“I wouldn’t say that. You’ve never explicitly asked before.”
Cinn’s fingernails bit into his palm. He forced his jaw to unclench. “We did discuss him, though. You told me there was only one other shadowslipper that had brought spirits back from the shadowrealm. That was him, right?”
Noir pierced him with heavy, beady eyes. Likely, Cinn was revealing too much, but he needed answers.
“When you first arrived, Cinn, you spoke very negatively about your ‘affliction,’ as you put it. We talked at length about how challenging it made your life, even before the accident with the four deaths.”
Cinn flinched, blindsided by the reminder of the innocent lives he would never not feel responsible for taking.
“Imagine if I’d told you back then that the father you don’t even remember became so traumatised by his ability, that he became clinically insane, then eventually slipped and did not return. What would your reaction have been? Hmm?”
Not a very good one.
Cinn didn’t reply, looking past Noir to a spot of peeling wallpaper.
“Would that have improved your already low mood?”
Still avoiding Noir’s eye, Cinn snapped, “Can I just get the new band and go?” Then added, “Please,” because his mother raised him right.
“Between that and the pressure on you to assist in the fight against the umbraphage—withholding it made sense, Cinn. But I would have gotten to it, eventually.” Noir’s voice dropped softer. “You saw your mother? How was that?”
Goddammit. What was it about Noir that made Cinn want to open up?
“It was nice,” he admitted, his eyes sliding over a stuffed bookcase to land back on Noir’s face. “It was really nice. She’s sorted herself out. Five years sober. I went to her house and everything. She has a dog. A beagle.” He swallowed to remove the crack in his voice. “We’re going to keep in touch from now on.”
“I’m so pleased to hear that, Cinn.”
Noir leaned over to squeeze his knee. Cinn didn’t completely hate it.

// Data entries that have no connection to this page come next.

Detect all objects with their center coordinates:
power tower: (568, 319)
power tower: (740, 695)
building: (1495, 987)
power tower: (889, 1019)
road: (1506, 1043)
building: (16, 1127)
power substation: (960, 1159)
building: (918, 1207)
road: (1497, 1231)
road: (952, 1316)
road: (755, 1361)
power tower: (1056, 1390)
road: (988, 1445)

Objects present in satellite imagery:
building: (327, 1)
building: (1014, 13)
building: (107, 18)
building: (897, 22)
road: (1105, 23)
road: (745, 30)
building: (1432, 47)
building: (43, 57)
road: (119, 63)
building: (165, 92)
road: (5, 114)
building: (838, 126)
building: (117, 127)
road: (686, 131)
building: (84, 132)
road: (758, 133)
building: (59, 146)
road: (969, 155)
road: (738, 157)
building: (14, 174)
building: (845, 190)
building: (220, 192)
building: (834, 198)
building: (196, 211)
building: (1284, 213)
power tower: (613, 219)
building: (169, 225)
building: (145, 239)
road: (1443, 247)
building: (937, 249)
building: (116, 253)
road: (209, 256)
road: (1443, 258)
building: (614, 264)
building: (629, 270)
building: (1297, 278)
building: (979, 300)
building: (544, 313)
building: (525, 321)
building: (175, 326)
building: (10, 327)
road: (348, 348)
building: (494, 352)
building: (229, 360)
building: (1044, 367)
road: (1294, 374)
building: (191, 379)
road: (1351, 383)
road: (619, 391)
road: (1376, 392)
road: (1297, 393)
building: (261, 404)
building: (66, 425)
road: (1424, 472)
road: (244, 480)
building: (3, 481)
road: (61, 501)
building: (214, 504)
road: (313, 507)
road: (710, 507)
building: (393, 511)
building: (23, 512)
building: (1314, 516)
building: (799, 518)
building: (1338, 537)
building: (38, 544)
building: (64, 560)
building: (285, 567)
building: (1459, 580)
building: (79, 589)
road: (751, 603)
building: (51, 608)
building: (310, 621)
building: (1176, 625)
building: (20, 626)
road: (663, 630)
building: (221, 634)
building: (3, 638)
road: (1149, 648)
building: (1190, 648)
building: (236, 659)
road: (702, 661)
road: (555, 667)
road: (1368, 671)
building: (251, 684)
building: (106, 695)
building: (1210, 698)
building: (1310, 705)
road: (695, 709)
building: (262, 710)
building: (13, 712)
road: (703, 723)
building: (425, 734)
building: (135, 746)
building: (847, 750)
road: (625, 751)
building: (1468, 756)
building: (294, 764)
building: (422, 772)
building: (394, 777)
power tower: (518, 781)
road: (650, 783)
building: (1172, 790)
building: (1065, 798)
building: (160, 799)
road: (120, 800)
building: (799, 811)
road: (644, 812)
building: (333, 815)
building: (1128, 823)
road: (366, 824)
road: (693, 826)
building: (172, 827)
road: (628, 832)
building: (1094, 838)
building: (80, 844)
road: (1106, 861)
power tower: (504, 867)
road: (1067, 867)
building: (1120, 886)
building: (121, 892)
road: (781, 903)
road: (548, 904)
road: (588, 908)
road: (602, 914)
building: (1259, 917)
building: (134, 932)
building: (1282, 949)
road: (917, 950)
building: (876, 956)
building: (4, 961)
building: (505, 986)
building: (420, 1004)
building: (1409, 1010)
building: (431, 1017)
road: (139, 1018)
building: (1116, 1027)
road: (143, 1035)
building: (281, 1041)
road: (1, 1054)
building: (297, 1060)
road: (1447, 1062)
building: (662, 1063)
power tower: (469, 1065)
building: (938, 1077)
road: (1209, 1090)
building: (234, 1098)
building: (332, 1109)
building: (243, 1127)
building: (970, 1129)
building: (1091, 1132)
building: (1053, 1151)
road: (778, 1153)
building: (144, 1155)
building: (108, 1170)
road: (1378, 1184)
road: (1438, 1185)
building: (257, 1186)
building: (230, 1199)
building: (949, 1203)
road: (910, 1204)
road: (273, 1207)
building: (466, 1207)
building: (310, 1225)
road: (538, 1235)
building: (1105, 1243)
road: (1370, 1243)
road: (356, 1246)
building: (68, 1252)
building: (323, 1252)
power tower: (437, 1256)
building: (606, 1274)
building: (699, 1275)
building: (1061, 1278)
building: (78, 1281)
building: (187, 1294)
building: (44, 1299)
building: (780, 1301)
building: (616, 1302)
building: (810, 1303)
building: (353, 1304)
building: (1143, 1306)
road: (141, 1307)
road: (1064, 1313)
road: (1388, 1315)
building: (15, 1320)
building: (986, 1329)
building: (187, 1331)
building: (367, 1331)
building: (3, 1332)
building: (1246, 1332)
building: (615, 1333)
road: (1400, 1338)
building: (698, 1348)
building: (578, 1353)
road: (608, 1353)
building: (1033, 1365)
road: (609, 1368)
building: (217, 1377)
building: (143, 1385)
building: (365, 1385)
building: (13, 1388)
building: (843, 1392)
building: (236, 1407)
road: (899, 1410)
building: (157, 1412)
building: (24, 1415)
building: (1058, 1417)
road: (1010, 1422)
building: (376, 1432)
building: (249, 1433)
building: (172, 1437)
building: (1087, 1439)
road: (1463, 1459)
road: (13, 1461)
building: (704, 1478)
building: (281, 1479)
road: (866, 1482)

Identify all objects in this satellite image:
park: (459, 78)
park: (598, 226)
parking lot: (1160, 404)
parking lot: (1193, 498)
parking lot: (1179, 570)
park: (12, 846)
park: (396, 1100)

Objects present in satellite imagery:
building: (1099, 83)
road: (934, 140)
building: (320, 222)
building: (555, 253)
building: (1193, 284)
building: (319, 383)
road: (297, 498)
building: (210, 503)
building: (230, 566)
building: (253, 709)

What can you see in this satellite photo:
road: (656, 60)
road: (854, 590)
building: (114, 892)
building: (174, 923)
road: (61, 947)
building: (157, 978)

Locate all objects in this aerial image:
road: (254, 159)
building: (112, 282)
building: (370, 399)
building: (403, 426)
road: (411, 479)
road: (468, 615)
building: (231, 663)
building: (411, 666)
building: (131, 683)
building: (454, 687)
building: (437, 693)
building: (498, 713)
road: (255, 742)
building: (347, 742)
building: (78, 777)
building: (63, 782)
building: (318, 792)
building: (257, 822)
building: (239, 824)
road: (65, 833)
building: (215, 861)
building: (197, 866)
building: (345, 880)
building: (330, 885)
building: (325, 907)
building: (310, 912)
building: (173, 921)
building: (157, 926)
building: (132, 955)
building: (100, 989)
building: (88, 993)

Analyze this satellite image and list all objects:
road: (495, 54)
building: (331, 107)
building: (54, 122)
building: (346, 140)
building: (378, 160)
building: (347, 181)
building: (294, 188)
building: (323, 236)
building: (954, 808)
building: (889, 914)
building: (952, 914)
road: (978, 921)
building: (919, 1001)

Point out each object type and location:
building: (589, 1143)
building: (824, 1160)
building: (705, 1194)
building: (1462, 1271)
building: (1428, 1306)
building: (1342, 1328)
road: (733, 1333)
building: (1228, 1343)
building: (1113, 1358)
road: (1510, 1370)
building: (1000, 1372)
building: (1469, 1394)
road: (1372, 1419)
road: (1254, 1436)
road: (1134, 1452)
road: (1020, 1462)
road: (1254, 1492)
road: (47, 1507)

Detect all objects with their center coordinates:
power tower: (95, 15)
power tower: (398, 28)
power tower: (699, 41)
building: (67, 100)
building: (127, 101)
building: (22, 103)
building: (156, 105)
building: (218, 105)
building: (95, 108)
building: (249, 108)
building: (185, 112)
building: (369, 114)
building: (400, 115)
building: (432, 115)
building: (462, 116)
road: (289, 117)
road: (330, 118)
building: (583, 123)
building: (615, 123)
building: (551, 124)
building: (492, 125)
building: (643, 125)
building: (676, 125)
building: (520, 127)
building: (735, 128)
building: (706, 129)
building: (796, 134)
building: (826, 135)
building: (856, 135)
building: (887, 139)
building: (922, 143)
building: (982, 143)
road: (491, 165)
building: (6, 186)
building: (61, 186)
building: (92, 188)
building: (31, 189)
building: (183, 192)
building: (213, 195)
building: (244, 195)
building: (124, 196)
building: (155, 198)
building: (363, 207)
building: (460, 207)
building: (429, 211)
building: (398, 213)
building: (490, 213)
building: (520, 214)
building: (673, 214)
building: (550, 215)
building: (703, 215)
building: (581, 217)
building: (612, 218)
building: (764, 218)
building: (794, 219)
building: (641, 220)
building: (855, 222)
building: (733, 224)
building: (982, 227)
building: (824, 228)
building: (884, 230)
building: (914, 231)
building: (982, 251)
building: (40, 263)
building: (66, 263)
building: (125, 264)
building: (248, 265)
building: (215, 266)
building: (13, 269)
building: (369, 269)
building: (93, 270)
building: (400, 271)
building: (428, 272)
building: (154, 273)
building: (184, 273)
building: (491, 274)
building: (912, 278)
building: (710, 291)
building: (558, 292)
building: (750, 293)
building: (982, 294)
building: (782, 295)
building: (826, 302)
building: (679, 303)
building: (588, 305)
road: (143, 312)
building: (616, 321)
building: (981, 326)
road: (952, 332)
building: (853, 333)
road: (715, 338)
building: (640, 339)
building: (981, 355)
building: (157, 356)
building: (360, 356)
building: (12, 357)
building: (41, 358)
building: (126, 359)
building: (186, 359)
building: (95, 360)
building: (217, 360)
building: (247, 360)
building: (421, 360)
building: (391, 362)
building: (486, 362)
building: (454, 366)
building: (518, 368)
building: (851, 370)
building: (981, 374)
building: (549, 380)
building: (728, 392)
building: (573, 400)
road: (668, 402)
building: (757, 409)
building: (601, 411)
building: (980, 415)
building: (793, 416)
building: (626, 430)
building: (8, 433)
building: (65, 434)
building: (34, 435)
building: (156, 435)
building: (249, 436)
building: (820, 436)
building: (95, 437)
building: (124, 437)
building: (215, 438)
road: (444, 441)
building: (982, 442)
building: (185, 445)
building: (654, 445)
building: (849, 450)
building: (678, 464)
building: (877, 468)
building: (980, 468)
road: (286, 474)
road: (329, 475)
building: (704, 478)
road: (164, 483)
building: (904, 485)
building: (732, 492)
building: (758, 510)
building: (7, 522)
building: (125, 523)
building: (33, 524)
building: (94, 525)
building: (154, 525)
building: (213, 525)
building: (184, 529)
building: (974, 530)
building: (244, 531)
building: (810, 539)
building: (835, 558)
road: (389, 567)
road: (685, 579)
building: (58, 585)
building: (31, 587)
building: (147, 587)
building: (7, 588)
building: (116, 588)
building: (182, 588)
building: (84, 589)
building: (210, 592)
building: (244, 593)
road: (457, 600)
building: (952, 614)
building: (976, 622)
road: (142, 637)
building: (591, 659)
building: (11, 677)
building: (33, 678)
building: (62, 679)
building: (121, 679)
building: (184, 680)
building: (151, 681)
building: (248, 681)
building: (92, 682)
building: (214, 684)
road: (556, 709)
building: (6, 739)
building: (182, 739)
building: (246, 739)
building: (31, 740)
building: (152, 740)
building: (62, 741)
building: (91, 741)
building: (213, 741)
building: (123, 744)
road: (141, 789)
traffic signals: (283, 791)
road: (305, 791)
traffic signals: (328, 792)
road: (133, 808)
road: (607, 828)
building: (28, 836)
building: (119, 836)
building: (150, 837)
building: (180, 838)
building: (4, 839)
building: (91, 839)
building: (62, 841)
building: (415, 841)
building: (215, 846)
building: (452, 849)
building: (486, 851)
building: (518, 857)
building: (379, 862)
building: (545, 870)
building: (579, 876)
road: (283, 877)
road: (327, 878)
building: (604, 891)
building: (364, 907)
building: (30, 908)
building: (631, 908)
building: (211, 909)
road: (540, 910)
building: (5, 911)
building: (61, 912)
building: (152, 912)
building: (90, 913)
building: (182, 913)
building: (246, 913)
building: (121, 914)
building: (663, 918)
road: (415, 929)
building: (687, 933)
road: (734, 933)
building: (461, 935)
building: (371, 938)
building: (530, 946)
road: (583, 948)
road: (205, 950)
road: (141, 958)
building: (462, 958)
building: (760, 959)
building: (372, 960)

“And are you doing alright, since the bridge? Eleanor said you were mostly unharmed, physically, but it must have been terrifying, considering what happened last time.”
It had been terrifying. He’d lost control of his own body, watching from within himself as he marched onto the bridge…
Cinn nodded. “Just a few scratches.”
Noir wasn’t fooled. But he stood up, slow movements deliberate and measured, lines on his face deepening with the effort. It was only a short time ago Noir was sprinting across Auri with Cinn, rushing to the building that had been under attack, but now he paused for a moment to steady himself before crossing the small space to slide his desk drawer open.
He collapsed in his desk chair, then tossed Cinn a gold band identical to his old one.
“Hello old friend,” he murmured as he slipped it on. Relief surged through him like a tide, washing away days of tension from living without the warding band. Living like he did before he arrived at Auri, in constant fear of slipping.
The band wouldn’t slip off, but Cinn tested it anyway, flicking his wrist. He grinned at Noir. “Cheers.”
Stuffing yet more of that unknown substance into his pipe, Noir said, “You know I’m here to talk about anything at any time, don’t you, Cinn? I hope this little bump in the road won’t set us back.”
Cinn reallyshouldhold his grudge for a tad longer, but…. “Sure,” he said, and meant it.
When he left Noir’s office a while later, it felt like a ten-tonne weight had been lifted. He navigated his way through the maze of corridors. He had ages until he was due to meet Julien. Perhaps he could—
A prickle of unease crept up his spine, the sensation of unseen eyes.
He glanced over his shoulder, but the empty hallway revealed nothing. Walking quicker, he reached the tower’s grand spiral staircase. The wrought-iron railing curled gracefully downwards, the steps winding like a coiled serpent. The soft light from above cast intricate shadows on the walls.
Just my shadow. My normal shadow.
As Cinn descended, the feeling persisted, each echoing footstep sounding like a phantom companion. It didn’t matter how many times he spun around, the sense of being followed down the staircase clung to him—someone was silently mirroring his descent, just out of sight.
It shouldn’t have bothered him, not with his trips to the shadowrealm and the defeat of an umbraphage under his belt. But it did.